Excitatory matching generates resonant brain states. Positive feedback from bursting neurons and top-down neurons. Focues attention on a combination of features (the "critical feature pattern"). This triggers learning. Resonance provides a globa context-sensitive indicator that the system is processing data worthy of learning.

"Grossberg (1973) that the shunting, or gain control, properties of membrane equation
neurons in an on-center off-surround network enable them to self-normalize their activities"

"Zeki and Shipp (1988, p. 316) wrote that “backward connections seem not to excite cells in lower areas, but instead influence the way they respond to stimuli”; that is, they are modulatory"

"Sillito et al. (1994) concluded that “the cortico-thalamic input is only strong enough to exert an
effect on those dLGN cells that are additionally polarized by their retinal input...the feedback circuit
searches for correlations that support the ‘hypothesis’ represented by a particular pattern of cortical
activity”."

"7. Imagining, Planning, and Hallucinations: Prediction without Action
A top-down expectation is not always modulatory. The excitatory/inhibitory balance in the modulatoryon-center of a top-down expectation can be modified by volitional control from the basal ganglia. If, for example, volitional signals inhibit inhibitory interneurons in the on-center, then read-out of a top-down expectation from a recognition category can fire cells in the on-center prototype, not merely modulate them.
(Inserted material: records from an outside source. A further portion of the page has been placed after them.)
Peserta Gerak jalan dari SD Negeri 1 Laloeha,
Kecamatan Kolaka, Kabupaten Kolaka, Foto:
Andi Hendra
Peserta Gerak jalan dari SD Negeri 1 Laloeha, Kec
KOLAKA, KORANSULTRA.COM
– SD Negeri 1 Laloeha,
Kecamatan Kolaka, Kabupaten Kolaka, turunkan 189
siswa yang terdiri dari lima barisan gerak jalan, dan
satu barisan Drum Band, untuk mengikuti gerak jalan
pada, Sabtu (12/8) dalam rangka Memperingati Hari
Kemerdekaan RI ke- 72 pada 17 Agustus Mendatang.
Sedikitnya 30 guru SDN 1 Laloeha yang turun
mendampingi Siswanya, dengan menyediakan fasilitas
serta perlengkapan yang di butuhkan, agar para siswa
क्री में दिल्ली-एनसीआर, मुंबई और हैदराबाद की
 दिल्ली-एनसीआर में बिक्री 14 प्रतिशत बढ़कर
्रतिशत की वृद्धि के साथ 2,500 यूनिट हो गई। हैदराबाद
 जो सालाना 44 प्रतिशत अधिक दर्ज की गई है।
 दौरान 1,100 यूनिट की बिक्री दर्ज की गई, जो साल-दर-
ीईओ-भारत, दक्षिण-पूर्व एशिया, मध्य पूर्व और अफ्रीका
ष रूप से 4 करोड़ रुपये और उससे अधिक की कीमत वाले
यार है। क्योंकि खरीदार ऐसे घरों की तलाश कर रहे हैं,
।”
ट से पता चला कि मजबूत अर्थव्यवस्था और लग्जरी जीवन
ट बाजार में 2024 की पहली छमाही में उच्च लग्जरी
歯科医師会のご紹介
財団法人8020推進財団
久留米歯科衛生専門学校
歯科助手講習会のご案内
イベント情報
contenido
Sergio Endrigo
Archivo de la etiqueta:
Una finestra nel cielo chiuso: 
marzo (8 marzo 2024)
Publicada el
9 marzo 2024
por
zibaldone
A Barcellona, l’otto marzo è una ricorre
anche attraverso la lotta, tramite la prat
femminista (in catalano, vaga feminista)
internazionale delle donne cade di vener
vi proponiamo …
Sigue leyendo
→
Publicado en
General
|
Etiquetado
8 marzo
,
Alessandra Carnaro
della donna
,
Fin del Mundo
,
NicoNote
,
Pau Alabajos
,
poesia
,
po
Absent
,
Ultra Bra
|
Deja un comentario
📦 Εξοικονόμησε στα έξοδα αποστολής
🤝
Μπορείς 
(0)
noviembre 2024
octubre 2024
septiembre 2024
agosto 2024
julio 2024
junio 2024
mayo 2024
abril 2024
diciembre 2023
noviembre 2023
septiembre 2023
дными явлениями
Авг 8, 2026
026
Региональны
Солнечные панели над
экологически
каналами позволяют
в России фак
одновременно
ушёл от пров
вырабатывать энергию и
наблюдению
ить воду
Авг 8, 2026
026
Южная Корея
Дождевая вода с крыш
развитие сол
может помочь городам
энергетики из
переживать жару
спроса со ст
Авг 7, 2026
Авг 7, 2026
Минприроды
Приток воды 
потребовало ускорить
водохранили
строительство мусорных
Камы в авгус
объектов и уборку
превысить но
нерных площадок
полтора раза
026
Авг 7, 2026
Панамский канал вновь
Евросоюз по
Such volitional control has been predicted to control mental imagery and the ability to think and plan ahead without external action, a crucial type of predictive competence in humans and other mammals. If these volitional signals become tonically hyperactive, then top-down expectations can fire without overt intention, leading to properties like schizophrenic hallucinations (Grossberg, 2000a). In summary, our ability to learn quickly without catastrophic forgetting led to circuits that can be volitionally modulated to enable imagination, internal thought, and planning. This modulation, which brings a huge evolutionary advantage to those who have it, also carries with it the risk of causing hallucinations."

To learn novel things a complementary system needs to be involved. This is called the orienting system. This system is sensitive to unexpected and unfamiliar events - events where bottom-up inputs do not trigger a strong resonant state. The orienting system resets the poorly matching top-down expectation. This pulls the system out of a poor local-minima, possibly leading to a better hypothesis. But if the matches continue to be poor, the orienting system activates uncommitted cells to learn about the novel information.
Ok, enough for today. On page 15, just about to start section 9.